• ABOUT THIS TASK:
Report every line of the data below that contains the string "State".

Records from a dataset
+---+

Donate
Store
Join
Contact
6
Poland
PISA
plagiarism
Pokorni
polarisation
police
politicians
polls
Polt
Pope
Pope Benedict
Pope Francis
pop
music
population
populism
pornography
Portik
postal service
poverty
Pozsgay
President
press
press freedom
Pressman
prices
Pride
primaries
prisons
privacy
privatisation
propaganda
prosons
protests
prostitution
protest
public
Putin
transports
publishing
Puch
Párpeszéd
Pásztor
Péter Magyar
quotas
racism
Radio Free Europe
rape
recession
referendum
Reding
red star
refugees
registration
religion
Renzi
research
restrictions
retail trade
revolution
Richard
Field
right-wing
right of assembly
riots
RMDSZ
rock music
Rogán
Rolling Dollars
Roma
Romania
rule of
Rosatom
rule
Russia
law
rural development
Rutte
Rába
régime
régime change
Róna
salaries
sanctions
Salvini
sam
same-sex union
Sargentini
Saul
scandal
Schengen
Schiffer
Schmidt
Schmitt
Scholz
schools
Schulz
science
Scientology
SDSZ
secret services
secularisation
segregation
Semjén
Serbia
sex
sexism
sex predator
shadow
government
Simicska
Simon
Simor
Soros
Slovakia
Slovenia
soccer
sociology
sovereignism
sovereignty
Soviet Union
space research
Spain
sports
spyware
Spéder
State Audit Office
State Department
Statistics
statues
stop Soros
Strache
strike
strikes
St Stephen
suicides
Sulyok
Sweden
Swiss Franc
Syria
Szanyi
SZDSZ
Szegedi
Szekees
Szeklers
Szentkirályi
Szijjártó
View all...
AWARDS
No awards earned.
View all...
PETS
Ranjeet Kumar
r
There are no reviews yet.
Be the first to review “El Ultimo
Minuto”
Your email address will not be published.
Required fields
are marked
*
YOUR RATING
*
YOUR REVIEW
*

+---+

• TASK ANSWER:
State Audit Office
State Department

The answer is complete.